→ EXERCISE
From the data, copy out every line in which the word "evenodd" appears.

[Stored items]
/---

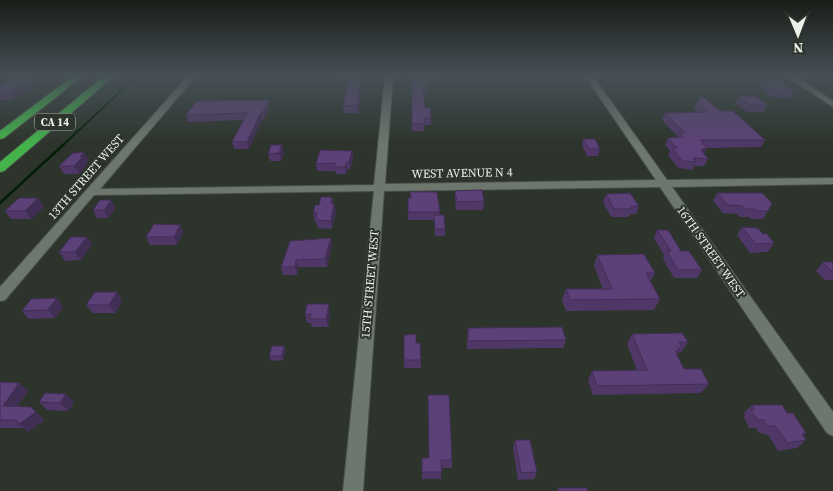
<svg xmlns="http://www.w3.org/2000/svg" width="833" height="491" viewBox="0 0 833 491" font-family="'Source Serif 4',serif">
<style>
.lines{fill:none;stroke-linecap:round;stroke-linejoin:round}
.stream-far1{stroke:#041d05;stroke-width:2}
.stream{stroke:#041d05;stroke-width:2.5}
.street-casing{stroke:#494f49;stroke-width:2}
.highway-casing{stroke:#494f49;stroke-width:2}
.street{fill:#6e776d;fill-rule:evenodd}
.highway{fill:#43b34a;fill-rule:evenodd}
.wall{fill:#4f3867}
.shaded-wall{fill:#402e54}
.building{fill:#5c4178;stroke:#402e54}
.labels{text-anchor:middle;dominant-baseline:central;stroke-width:4;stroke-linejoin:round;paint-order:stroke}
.shield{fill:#2d342c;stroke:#b3b8b2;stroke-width:1}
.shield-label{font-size:11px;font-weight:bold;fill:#ecf1ec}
.street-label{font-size:12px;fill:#ecf1ec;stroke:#2d342c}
</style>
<rect width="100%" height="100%" fill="#2d342c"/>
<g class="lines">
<!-- stream-far1 -->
<polyline class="stream-far1" points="62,146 137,76"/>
<!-- stream -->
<polyline class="stream" points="0,203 63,145"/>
<!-- street casing -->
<g class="street-casing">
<g id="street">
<polygon points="188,76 196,76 100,189 374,185 385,76 393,76 385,184 656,180 585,76 593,76 667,180 833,178 833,184 672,187 833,412 833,436 827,433 660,187 384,191 363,491 343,491 374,191 94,195 5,300 0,301 0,287"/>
<polygon points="786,76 795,76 833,101 833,107"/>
</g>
</g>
<!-- highway casing -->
<g class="highway-casing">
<g id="highway">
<polygon points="73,76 83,76 4,138 0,139 0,131"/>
<polygon points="104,76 114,76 4,171 0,172 0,162"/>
</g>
</g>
<!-- street -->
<use href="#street" class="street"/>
<!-- highway -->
<use href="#highway" class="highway"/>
</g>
<!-- wall -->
<g class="wall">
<polygon points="339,76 359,76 358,79 361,79 362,86 358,113 344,113 343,106 348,81 340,81"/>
<polygon points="412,76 436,76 436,81 427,81 427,93 424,93 425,108 431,118 431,125 424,125 424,131 412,131"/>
<polygon points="612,76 632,76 632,78 614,78"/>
<polygon points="762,80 794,91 791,98 773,98 758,86"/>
<polygon points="37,84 13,100 0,100 0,93"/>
<polygon points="739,96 767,105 763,112 747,112 735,103"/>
<polygon points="269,100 270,107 264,119 262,119 249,149 234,149 232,142 243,120 188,122 186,115"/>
<polygon points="697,102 720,111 765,140 761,147 707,148 704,154 708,159 704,166 694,166 693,170 678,168 668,155 670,151 665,145 668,138 677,137 678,137 662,120 665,113 697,112 694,109"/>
<polygon points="583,139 600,149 598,156 587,156 582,145"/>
<polygon points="352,151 353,158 350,169 347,169 346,174 336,174 335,171 317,171 316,164"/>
<polygon points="284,153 281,161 270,161 268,154"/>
<polygon points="89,160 86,163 87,165 79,174 64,174 59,166"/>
<polygon points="455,191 484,201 483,210 456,210 455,199"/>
<polygon points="717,193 772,203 763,219 751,219 749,217 739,217 737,214 723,213 713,201"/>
<polygon points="606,194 639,206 636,214 630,214 629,217 611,217 603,202"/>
<polygon points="332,197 333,203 334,203 336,211 332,229 318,228 316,222 315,222 313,213 319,205"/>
<polygon points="38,198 44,207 31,219 11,219 5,211"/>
<polygon points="408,198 440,212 439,215 445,229 445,236 435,236 434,220 408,220"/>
<polygon points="111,200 115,208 108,218 97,218 93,210"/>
<polygon points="180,225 183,232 177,245 150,245 146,237"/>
<polygon points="742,227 763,234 774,243 768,252 750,253 737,235"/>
<polygon points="657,230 702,270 697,278 674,278 663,259 664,255 654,238"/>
<polygon points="87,237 92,245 81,260 65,261 59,252"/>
<polygon points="331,238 332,245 327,267 298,267 297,275 283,275 281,267"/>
<polygon points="597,255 655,273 650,282 660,299 654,310 566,311 562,300 566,289 603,289 594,266"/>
<polygon points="823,262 833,262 833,280 825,280 816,271"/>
<polygon points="117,292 122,301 115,313 93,313 86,305"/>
<polygon points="57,298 63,307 55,318 29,319 22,311"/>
<polygon points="330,313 328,327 312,327 311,323 307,323 305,314"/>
<polygon points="468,328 566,340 563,348 467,349 467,337"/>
<polygon points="632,334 688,342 681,352 679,352 677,355 684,369 709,384 701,393 593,395 588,381 592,371 637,370 627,344"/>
<polygon points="404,335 416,343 420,343 421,368 404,368"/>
<polygon points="286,350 283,360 271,361 269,356"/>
<polygon points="0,382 19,383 28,391 17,406 39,414 44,420 28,432 23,428 0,428"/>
<polygon points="428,395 452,460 452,468 441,468 441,479 422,479 422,458 429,458"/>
<polygon points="39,402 74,402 68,411 47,410"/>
<polygon points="752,405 787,413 806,433 803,436 806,440 797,448 778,451 769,436 765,434 759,433 756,428 749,428 744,417 745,415 744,413"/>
<polygon points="515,440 537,472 534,479 518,480 513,448"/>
</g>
<!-- shaded-wall -->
<g class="shaded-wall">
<polygon points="33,77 37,84 13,100 9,93"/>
<polygon points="361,79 362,86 358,113 357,105"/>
<polygon points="269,100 270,107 264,119 263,112"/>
<polygon points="261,112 262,119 249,149 247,142"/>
<polygon points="282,145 284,153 281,161 279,153"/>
<polygon points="707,148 703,156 701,150"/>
<polygon points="352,151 353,158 350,169 349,162"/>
<polygon points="84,152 89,160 86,163 87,165 79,174 74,166 80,157"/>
<polygon points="346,162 347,169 346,174 345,167"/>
<polygon points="38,198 44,207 31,219 25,211"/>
<polygon points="111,200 115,208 108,218 104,210"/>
<polygon points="334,203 336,211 332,229 331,221"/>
<polygon points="180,225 183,232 177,245 174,237"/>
<polygon points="87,237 92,245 81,260 75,252"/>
<polygon points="331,238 332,245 327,267 325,259"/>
<polygon points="296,260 298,267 297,275 295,267"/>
<polygon points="117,292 122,301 115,313 109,305"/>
<polygon points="57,298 63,307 55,318 48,310"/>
<polygon points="329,304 330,313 328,327 326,319"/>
<polygon points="284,346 286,350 283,360 282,356"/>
<polygon points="19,383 28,391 12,413 3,406"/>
<polygon points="66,394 74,402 68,411 60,403"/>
<polygon points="31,407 44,420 28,432 19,424"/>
</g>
<!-- building -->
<g class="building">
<polygon points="412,76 426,76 427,86 423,86 425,108 430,108 431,118 424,118 424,124 412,124"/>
<polygon points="33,77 9,93 0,93 0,86 14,78"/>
<polygon points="349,78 361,79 357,105 343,106"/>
<polygon points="762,80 778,80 794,91 777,91"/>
<polygon points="702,96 720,111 733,111 765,140 700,140 707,148 701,150 708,159 693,158 696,162 682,161 672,148 677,148 668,138 683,137 679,133 685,133 665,113 708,112 697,102"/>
<polygon points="739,96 755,96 767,105 750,105"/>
<polygon points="269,100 263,112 261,112 247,142 232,142 247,113 186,115 197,101"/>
<polygon points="583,139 595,139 600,149 589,149"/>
<polygon points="271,145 282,145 279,153 268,154"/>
<polygon points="320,150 352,151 349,162 346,162 345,167 335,167 335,163 316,164"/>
<polygon points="84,152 80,157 83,157 74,166 59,166 73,153"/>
<polygon points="482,190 484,201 457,202 455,191"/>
<polygon points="410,192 437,192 440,212 408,212 408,198 411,198"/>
<polygon points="630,193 639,206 630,206 632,209 614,209 606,194"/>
<polygon points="717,193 762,193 772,203 768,211 756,211 754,209 744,209 742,206 728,205"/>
<polygon points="321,197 332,197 331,203 334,203 331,221 316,220 317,213 313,213 315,205 319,205"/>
<polygon points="19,198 38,198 25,211 5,211"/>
<polygon points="100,200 111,200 104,210 93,210"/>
<polygon points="434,215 444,215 445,229 435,229"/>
<polygon points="154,224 180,225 174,237 146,237"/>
<polygon points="742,227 758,228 763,234 767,234 774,243 756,244"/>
<polygon points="657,230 668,230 681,251 689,251 702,270 678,270 667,251 671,251"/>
<polygon points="71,237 87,237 75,252 59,252"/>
<polygon points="331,238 325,259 296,260 295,267 281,267 290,241"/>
<polygon points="644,254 655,273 646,273 660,299 570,300 566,289 612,289 597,255"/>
<polygon points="823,262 833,262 833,272 832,272"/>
<polygon points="95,292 117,292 109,305 86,305"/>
<polygon points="57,298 48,310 22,311 31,299"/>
<polygon points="307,304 329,304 326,319 310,319 311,314 305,314"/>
<polygon points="562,327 566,340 468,341 468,328"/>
<polygon points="682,333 688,342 679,342 682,348 678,348 679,351 675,351 684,369 701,369 709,384 597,386 592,371 647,370 632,334"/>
<polygon points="416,334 416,343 420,343 421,360 404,360 404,335"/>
<polygon points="272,346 284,346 282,356 269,356"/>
<polygon points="0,382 19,383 3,406 31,407 36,412 19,424 16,420 0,420"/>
<polygon points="45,393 66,394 60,403 39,402"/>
<polygon points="428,395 449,395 452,460 441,460 442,472 422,472 422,458 429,458"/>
<polygon points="752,405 782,405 787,413 793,413 806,433 802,434 806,440 787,443 778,429 774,426 767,426 764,420 757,420 751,409 754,409"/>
<polygon points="515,440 530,440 537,472 521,473"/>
<polygon points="558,488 587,488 588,491 558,491"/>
</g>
<!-- sky -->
<linearGradient id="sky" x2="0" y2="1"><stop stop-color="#191d18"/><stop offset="0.52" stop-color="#465056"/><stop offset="1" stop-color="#465056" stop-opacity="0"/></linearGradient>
<rect width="833" height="145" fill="url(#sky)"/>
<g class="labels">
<!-- shield labels -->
<rect class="shield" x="35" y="113.5" width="40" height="17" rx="4"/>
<g class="shield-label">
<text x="55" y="122">CA 14</text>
</g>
<!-- street labels -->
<g class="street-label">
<text transform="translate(462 173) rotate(-1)">WEST AVENUE N 4</text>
<text transform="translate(86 177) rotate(-49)">13TH STREET WEST</text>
<text transform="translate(711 252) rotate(55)">16TH STREET WEST</text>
<text transform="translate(370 284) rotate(-85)">15TH STREET WEST</text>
</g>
</g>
<!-- north arrow -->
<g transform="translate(798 35) rotate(179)" stroke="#2d342c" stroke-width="4" paint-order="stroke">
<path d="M0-4L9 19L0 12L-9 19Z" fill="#ecf1ec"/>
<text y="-8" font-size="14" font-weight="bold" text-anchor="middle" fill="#ecf1ec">N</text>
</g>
</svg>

\---

→ TASK ANSWER
.street{fill:#6e776d;fill-rule:evenodd}
.highway{fill:#43b34a;fill-rule:evenodd}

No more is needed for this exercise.